出来的时候两手空空,等回去的时候就连两小只手上都拿上了几个不重的袋子一起回来。
回家后就不需要他们做什么了,只需要把菜处理完就成,秋恒安则对羊肉进行改刀。
秋姜择菜的时候,眼睛还滴溜溜地瞅着一个很大的棕色罐子。
石越秀有点好笑,“那可不是什么好吃的,是你大爷给恒安带的药酒,让他活血的,味道可不好,闻着也很呛人。”
秋姜点点头。
可不是嘛,虫子蛇蝎啥的做的药酒能好喝才怪了,她也不喜欢喝这玩意。
但是她怎么忘了这玩意也能活络血管了呢。
她认真说,“其实我也会做药酒来着,嫂子你让我尝尝,我肯定能做出改进版的药酒的。”
石越秀有点犹豫,“你能受得了这味道?”
就算是从小在寨子里长大,也没少碰过这些药酒,但活了三十大几年,她压根不敢喝这玩意,唯一一次喝还是因为小时候被大人诓骗,结果那味道她记了三十年。
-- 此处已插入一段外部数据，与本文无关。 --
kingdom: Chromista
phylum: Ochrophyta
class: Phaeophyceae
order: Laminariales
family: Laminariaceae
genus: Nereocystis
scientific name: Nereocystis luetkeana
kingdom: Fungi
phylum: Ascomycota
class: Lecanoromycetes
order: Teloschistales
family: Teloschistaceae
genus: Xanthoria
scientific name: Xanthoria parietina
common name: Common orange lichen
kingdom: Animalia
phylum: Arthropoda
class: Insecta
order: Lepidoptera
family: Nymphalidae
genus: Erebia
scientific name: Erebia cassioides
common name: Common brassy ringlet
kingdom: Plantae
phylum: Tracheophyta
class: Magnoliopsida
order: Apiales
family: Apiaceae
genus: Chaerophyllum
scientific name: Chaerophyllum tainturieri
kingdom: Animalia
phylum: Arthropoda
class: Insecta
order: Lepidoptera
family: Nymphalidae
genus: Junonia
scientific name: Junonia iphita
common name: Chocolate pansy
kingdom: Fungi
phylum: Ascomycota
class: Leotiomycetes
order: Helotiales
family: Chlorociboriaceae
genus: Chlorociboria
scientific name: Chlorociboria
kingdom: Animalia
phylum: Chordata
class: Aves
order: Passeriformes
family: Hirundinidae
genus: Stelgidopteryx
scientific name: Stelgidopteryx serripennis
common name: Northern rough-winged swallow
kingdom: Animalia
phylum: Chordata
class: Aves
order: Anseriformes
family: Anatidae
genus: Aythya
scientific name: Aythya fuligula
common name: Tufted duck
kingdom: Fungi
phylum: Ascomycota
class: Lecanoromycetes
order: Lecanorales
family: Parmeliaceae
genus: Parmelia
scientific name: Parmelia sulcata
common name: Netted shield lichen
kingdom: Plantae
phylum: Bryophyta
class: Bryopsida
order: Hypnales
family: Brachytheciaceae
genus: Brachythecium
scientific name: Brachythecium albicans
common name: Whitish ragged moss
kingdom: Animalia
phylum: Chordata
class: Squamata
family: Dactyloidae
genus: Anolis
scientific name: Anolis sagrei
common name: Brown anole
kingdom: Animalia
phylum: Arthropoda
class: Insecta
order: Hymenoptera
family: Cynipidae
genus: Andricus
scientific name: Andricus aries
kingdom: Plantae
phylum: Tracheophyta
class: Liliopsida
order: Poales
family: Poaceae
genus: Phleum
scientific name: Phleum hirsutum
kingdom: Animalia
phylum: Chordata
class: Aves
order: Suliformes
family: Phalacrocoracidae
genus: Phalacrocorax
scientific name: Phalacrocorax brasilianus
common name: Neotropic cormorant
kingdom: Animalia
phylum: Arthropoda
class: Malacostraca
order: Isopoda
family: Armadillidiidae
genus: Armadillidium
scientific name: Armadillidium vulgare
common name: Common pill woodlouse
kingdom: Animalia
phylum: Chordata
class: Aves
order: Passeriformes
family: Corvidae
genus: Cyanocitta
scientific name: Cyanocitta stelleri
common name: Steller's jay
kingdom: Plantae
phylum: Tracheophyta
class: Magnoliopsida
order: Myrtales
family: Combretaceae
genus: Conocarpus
“让我试试嘛,相信我,我超厉害的。”秋姜撒娇着保证。
石越秀哪儿还舍得拒绝,就是再三跟她强调一会儿要是喝不下去可别哭鼻子。
秋姜心想自己才不会呢。
她爹可是最厉害的蛊师,她就算赶不上他的水平,也不至于连改进药酒都不会。